**Directions:**
[1] In the text about Australia's Future Submarine Program, say whether each of the following statements agrees with it: (a) the ministers issued their joint statement while attending the 56th Munich Security Conference; (b) the ministers agreed to review the program every month; (c) construction of the first ship of the class is expected to start in 2022. Answer yes or no for each, and quote the deciding words of the text.
[2] Reproduce word for word the stretch of the text about Australia's Future Submarine Program from "Both of us reaffirmed" through "it a success.".
── Text shown
Australia’s Minister for Defence, Linda Reynolds, and her French counterpart, Florence Parly, issued the following joint statement, February 15th, 2020 while attending the 56th Munich Security Conference:
Today we have reviewed the implementation of the Strategic Partnering Agreement that underpins Australia’s Future Submarine Program.
Both of us reaffirmed our full commitment to the program, in particular with respect to schedule and Australian Industry Capacity.
We have agreed on an ongoing process to review, at our level, the implementation of the program on a quarterly basis for the rest of this year, meeting again in France in April and Australia in mid-year.
We acknowledge the Future Submarine Program is key for both our countries and our strategic partnership.
We are committed to work together to make it a success.
This joint statement follows an interview of John Davis, Naval Group Australia’s CEO, casting doubts over the level of Australian industry share in the program. Davis explained that this share could be lower than 50% because of local subcontracting issues. In an interview with The Australian, Naval Group Australia’s CEO said the company was encountering “specific challenges” regarding Australian industry that were “new to Naval Group”.
On February 13, 2020, Naval Group Australia and the Australian Department of Defence issued a joint statement on Australian industry involvement in the construction of the 12 Attack-class submarines (and disclosed a long list of Australian companies with subcontracts for the future submarine program).
About RAN Attack-class Submarine
Construction on the first ship of the class (the future HMAS Attack) is expected to start in 2022 and its delivery should take place in the early 2030ies. The next units will follow with a cadence of one submarine every two years.
────
── Given information
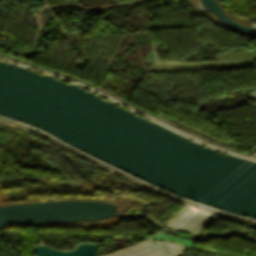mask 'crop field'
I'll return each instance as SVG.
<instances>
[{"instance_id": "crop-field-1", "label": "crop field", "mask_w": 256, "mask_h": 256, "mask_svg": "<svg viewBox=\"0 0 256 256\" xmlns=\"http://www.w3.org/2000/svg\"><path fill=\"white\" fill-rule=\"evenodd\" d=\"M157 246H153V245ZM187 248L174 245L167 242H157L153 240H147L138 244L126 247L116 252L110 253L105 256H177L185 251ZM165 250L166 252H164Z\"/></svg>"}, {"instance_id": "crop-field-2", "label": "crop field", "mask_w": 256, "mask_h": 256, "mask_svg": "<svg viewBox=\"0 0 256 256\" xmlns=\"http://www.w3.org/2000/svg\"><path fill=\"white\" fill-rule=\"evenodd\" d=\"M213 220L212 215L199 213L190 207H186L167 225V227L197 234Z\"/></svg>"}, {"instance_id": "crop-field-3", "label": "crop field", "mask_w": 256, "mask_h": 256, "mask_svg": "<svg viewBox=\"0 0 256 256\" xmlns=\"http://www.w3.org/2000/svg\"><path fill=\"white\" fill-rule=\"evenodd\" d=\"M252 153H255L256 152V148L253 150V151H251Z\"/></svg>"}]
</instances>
────
── Given information
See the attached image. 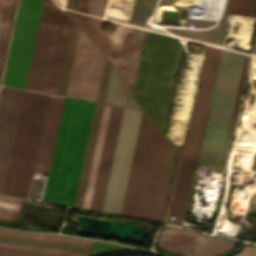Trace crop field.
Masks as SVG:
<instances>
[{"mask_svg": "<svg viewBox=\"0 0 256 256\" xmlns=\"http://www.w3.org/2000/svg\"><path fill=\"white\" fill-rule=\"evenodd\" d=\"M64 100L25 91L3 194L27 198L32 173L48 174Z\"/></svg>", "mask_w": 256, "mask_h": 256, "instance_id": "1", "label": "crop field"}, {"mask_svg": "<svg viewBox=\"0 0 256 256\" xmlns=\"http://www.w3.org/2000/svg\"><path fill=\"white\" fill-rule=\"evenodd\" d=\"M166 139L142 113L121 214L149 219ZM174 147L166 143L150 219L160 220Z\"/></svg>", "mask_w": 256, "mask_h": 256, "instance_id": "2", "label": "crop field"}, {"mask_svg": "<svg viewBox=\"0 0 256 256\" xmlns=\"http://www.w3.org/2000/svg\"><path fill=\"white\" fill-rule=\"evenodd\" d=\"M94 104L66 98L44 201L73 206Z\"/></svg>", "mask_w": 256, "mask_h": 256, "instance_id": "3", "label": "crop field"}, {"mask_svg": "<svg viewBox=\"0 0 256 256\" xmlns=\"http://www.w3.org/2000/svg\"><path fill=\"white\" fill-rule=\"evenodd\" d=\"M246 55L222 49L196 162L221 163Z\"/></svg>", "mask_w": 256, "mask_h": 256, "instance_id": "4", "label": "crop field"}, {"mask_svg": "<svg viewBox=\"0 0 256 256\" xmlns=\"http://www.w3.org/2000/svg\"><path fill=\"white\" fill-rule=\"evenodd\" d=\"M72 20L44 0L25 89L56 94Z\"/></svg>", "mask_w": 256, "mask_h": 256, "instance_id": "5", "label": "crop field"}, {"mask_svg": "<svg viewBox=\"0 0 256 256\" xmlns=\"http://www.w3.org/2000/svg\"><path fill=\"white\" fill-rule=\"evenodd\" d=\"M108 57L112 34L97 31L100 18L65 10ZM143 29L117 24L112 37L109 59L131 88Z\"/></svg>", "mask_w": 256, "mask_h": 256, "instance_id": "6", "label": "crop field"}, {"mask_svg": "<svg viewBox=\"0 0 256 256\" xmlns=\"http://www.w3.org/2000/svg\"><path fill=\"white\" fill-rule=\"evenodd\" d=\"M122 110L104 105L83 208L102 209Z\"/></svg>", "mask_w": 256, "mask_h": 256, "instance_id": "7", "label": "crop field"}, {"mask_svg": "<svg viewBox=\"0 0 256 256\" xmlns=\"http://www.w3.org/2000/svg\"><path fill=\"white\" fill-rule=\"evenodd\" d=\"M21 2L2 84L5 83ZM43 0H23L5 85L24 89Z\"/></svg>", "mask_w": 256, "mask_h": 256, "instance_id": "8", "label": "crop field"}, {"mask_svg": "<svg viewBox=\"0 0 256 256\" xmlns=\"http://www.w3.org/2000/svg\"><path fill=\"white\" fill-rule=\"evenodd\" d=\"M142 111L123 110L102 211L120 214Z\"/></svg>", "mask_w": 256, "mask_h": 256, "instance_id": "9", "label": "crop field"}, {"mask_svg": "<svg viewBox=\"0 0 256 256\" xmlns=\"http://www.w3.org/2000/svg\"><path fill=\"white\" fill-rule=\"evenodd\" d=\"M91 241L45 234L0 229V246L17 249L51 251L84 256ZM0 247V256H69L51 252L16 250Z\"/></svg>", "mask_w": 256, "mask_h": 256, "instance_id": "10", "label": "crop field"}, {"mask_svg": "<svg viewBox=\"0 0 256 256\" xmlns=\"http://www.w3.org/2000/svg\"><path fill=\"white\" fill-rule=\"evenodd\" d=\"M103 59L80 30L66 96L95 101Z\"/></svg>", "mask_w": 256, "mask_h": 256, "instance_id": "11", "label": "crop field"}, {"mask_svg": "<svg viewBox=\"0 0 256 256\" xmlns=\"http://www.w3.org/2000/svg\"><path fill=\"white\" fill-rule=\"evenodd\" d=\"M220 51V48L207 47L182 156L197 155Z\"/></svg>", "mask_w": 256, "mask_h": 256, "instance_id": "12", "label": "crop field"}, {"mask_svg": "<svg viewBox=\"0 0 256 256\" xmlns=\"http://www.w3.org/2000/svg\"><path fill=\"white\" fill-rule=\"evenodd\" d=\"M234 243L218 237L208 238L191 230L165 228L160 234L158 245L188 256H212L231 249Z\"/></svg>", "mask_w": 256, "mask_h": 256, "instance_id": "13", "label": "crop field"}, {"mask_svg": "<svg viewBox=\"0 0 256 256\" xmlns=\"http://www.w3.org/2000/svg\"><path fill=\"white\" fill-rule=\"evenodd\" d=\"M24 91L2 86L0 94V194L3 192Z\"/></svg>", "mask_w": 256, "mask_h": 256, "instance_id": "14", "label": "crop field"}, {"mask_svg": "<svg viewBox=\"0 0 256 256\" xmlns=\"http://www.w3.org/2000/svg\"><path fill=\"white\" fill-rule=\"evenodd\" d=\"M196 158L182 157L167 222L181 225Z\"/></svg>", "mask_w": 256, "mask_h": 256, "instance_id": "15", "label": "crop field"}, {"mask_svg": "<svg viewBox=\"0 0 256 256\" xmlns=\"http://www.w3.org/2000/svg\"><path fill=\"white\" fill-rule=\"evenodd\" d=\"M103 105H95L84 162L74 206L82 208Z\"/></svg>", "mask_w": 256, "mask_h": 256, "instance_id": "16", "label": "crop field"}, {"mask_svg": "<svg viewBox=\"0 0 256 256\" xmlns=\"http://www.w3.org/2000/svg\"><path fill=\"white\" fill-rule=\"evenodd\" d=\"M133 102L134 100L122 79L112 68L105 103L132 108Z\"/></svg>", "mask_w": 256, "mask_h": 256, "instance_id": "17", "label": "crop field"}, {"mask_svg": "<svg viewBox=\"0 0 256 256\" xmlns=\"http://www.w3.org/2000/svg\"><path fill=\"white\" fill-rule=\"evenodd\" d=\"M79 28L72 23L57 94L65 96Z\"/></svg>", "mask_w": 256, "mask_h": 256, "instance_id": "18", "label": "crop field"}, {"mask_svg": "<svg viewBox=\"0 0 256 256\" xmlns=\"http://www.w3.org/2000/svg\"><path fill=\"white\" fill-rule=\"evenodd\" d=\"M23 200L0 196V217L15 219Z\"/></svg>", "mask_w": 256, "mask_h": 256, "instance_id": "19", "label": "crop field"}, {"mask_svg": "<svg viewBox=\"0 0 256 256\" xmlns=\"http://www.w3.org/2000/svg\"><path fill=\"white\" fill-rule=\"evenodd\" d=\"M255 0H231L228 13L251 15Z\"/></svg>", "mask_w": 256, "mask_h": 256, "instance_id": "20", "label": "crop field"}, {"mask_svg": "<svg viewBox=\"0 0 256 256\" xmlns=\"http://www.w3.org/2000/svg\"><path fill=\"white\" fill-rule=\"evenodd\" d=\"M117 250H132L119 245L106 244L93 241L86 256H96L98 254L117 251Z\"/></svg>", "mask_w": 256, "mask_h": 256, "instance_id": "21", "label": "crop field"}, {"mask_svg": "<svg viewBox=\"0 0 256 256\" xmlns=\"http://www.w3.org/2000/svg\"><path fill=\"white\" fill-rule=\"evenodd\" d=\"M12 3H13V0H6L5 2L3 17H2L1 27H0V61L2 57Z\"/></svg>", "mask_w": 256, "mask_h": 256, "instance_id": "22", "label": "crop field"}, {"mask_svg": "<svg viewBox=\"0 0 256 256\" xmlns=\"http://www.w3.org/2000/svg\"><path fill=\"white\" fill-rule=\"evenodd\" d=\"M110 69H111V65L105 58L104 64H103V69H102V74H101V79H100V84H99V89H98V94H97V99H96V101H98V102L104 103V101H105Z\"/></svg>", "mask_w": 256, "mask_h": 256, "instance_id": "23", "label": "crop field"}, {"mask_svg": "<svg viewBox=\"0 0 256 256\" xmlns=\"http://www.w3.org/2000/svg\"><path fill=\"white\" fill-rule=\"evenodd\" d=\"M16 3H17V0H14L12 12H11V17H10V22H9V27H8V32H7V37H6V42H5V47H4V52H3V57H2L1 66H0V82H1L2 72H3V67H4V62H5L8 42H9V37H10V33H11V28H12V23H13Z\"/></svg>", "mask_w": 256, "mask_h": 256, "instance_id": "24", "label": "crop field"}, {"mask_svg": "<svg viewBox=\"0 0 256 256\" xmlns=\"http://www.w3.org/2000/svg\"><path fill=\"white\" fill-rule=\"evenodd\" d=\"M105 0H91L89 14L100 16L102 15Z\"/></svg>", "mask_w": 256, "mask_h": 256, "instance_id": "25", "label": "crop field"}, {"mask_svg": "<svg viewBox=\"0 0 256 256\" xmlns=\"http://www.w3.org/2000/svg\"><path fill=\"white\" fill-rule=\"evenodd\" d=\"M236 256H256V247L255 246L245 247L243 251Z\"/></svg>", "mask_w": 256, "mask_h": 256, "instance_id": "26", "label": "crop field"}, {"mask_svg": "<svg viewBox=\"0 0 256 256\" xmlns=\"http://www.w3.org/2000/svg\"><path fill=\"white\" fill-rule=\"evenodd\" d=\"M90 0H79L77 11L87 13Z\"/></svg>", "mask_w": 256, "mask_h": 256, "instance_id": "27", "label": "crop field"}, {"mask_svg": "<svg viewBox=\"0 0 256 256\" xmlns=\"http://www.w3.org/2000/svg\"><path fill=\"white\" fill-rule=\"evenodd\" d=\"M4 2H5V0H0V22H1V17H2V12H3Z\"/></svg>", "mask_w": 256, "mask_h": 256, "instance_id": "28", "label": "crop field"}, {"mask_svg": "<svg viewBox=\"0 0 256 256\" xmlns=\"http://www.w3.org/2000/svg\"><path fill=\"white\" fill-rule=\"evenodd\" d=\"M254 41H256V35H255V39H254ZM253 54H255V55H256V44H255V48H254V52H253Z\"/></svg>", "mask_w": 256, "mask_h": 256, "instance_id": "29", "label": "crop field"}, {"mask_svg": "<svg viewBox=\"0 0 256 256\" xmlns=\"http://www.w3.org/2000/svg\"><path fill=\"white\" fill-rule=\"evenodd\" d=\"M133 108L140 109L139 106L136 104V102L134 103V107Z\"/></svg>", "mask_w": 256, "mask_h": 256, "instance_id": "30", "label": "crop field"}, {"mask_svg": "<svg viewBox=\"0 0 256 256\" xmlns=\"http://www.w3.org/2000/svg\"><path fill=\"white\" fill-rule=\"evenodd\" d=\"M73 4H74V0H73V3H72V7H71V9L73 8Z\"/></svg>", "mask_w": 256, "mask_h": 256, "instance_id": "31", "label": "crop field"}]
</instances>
────
**Task-by-task results:**
[1]
(a) Yes: "while attending the 56th Munich Security Conference"
(b) No: "on a quarterly basis for the rest of this year"
(c) Yes: "is expected to start in 2022"

[2]
Both of us reaffirmed our full commitment to the program, in particular with respect to schedule and Australian Industry Capacity.
We have agreed on an ongoing process to review, at our level, the implementation of the program on a quarterly basis for the rest of this year, meeting again in France in April and Australia in mid-year.
We acknowledge the Future Submarine Program is key for both our countries and our strategic partnership.
We are committed to work together to make it a success.